+++ Extrait du texte

Abandon de règles de performance énergétique et de DPE spécifiques au bâti ancien
Initialement, la proposition de loi envisageait de soumettre les bâtiments anciens à des modes spécifiques de calcul et d’évaluation de la performance énergétique, en dérogeant aux règles fixant les classes du DPE et aux objectifs de performance énergétique des logements issus de la loi Climat et résilience. Face à l’hypothèse de la création d’un second DPE, la commission a cependant fait le choix de la stabilité en s’opposant au principe d’une dérogation totale des bâtiments anciens aux objectifs de performance énergétique et à leur sortie des classes de performance énergétique calculées par le DPE. Elle a cependant conservé le principe d’une meilleure adaptation du DPE au bâti ancien en prenant mieux en compte ses spécificités thermiques et en adaptant les recommandations de travaux aux contraintes techniques, architecturales et patrimoniales, notamment aux caractéristiques hygrothermiques des matériaux.
Les diagnostiqueurs maintenus pour l’audit énergétique du bâti ancien, mais avec des compétences renforcées
Envisagée par les auteurs de la proposition de loi, la création d’un audit énergétique spécifique au bâti ancien et réalisé par des bureaux d’études agréés ou des architectes est jugée potentiellement coûteuse et source de complexité par la commission. En revanche, cette dernière se montre favorable au renforcement de la formation des auditeurs qui interviennent sur le bâti ancien et n’estime pas pertinent d’exclure les diagnostiqueurs de la réalisation de l’audit énergétique pour ce type de bâti.

++++++

→ **Consigne de travail**
Reproduisez intégralement l'extrait sur le DPE et le bâti ancien, sans y changer un mot. La liste provient d'une source distincte de l'extrait.

+++ Données fournies

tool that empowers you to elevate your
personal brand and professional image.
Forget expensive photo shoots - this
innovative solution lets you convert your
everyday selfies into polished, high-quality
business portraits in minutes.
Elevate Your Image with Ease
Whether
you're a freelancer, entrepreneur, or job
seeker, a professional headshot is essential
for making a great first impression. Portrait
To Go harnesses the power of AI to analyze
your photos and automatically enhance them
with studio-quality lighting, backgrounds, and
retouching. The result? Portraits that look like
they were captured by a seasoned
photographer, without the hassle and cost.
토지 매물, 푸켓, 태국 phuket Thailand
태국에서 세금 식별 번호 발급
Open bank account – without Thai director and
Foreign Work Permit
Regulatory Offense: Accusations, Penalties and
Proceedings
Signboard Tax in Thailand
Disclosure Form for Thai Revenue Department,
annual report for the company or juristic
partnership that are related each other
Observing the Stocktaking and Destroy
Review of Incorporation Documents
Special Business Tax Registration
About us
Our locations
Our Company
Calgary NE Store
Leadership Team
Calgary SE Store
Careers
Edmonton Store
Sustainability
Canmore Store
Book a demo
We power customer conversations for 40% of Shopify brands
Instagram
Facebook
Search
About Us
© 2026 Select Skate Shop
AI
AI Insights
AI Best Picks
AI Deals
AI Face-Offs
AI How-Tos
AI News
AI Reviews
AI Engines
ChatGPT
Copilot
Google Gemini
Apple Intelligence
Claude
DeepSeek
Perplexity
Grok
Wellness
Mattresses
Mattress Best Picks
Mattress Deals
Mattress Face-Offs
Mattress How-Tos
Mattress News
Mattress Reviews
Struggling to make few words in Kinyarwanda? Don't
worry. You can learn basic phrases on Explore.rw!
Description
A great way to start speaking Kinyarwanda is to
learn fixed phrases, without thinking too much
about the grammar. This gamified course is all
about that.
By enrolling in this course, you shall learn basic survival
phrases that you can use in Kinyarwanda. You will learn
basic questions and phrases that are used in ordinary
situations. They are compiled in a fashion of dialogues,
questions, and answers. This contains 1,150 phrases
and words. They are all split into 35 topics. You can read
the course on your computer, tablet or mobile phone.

++++++

→ **Réponse**
Abandon de règles de performance énergétique et de DPE spécifiques au bâti ancien
Initialement, la proposition de loi envisageait de soumettre les bâtiments anciens à des modes spécifiques de calcul et d’évaluation de la performance énergétique, en dérogeant aux règles fixant les classes du DPE et aux objectifs de performance énergétique des logements issus de la loi Climat et résilience. Face à l’hypothèse de la création d’un second DPE, la commission a cependant fait le choix de la stabilité en s’opposant au principe d’une dérogation totale des bâtiments anciens aux objectifs de performance énergétique et à leur sortie des classes de performance énergétique calculées par le DPE. Elle a cependant conservé le principe d’une meilleure adaptation du DPE au bâti ancien en prenant mieux en compte ses spécificités thermiques et en adaptant les recommandations de travaux aux contraintes techniques, architecturales et patrimoniales, notamment aux caractéristiques hygrothermiques des matériaux.
Les diagnostiqueurs maintenus pour l’audit énergétique du bâti ancien, mais avec des compétences renforcées
Envisagée par les auteurs de la proposition de loi, la création d’un audit énergétique spécifique au bâti ancien et réalisé par des bureaux d’études agréés ou des architectes est jugée potentiellement coûteuse et source de complexité par la commission. En revanche, cette dernière se montre favorable au renforcement de la formation des auditeurs qui interviennent sur le bâti ancien et n’estime pas pertinent d’exclure les diagnostiqueurs de la réalisation de l’audit énergétique pour ce type de bâti.